La niña de 11 años que se suicidó en Puerto Reconquista había sido violada

Jésica Noemí Z., de tan solo 11 años, en la tarde del domingo regresó de participar en la celebración del Día del Niño en Puerto Reconquista, tomó el cinto de su guardapolvo escolar y se ahorcó, en el interior de su casa.

El hecho causó angustia y conmoción en la comunidad norteña en un nivel pocas veces visto. La corta edad de la inocente y la sospecha de que algún motivo oculto la llevó al cuadro de angustia y desesperación, que finalmente la indujo a tomar la drástica decisión de terminar con su vida, sacudieron a Reconquista y su zona.

Cómo una niña de 11 años puede suicidarse sin que nadie haya hecho algo para impedirlo, para ayudarla, para salvarla,. La verdad es esa: ni el Estado ni ninguna entidad u organización social llegaron a tiempo. Ni siquiera lo advirtieron.

Jésica vivía con su familia en el barrio del arenal de la zona portuaria de Reconquista, un barrio de extremas carencias. El día de su muerte, había vuelto del festejo por su día y su madre la mandó a bañarse; pero ante su tardanza, uno de sus 7 hermanos con los que convivía en la misma precaria vivienda ingresó a ver qué pasaba y se encontró con lo peor.

La halló ahorcada, con el cintillo del delantal con el que asistía a la escuela. Según describió la policía, los mismos hermanos la bajaron y la acostaron sobre una mesa. Y avisaron a policía.

Calvario

De allí en más, en las horas por venir, el fiscal a cargo de la causa caratulada en principio como suicidio comenzó una serie de pesquisas y averiguaciones que dieron un vuelco en la investigación.

Es que luego de la autopsia pudo confirmarse que la menor fallecida era víctima de abusos desde largo tiempo. Y la sospecha primera de que su suicidio habría sobrevenido como consecuencia del calvario que vivía cobró visos de grave realidad.

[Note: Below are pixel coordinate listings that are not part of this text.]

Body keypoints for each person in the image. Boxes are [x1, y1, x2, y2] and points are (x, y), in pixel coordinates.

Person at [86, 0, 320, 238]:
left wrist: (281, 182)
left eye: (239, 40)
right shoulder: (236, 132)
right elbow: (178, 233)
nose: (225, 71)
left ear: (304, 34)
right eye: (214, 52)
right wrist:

Según pudo de saberse de fuentes confiables de la Fiscalía IV, son vecinos de la casa donde residía los apuntados como probables responsables de los abusos. Al parecer, era vox pópuli en el barrio que la madre consentía que vaya a casa de terceros que luego recompensaban ese “favor” con dinero.

Por ahora no hay detenidos, pero en los próximos días esa circunstancia podría variar puesto que luego del examen post mortem forense existen pruebas de peso para reclamar la detención de por lo menos uno de los sospechados.